2013 play by Stephen Bergman and Janet Surrey

Artwork for Bill W. and Dr. Bob.

Bill W. and Dr. Bob is a play written by Stephen Bergman and Janet Surrey, published by Samuel French, Inc. Bill W. and Dr. Bob began previews at The Soho Playhouse on July 8, 2013.

The first production of Bill W. and Dr. Bob began previews off-Broadway at New World Stages on February 16, 2007, and opened on March 5, 2007. It ran for 132 performances and closed on June 10, 2007. It is based on the story of William Wilson (Bill W.) and Dr.
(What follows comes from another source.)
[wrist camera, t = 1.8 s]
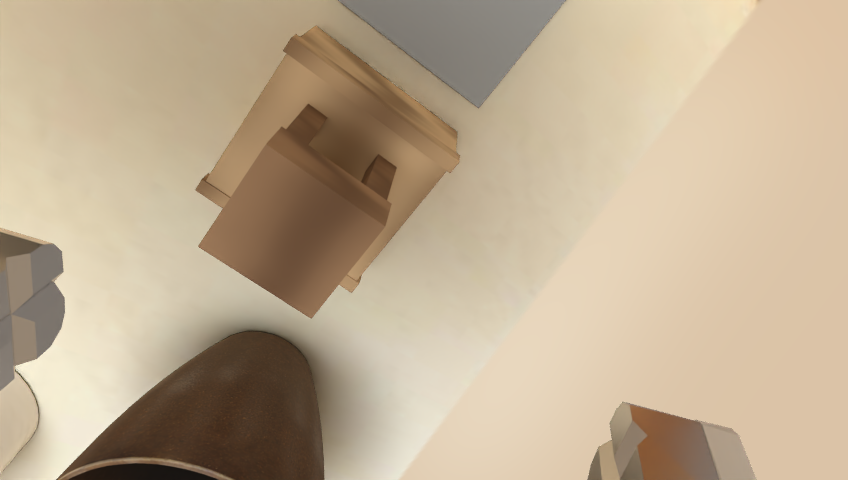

Robert Smith (Bob S., or "Dr. Bob"), the founders of Alcoholics Anonymous and their wives Lois Wilson and Anne Smith, creators of Al-Anon. Bill W. and Dr. Bob is written by Stephen Bergman and Janet Surrey, produced by Bradford S. Lovette, Dr. Michael and Judith Weinberg, and The New Repertory Theatre and stars Marc Carver as Man, Kathleen Doyle as Anne Smith, Deanna Dunmyer as Woman, Rachel Harker as Lois Wilson, Patrick Husted as Dr. Bob Smith and Robert Krakovski as Bill Wilson. It was directed by Rick Lombardo and with music composed by Ray Kennedy.

A video was produced of the 2007 Off-Broadway production by The Hazelden Foundation.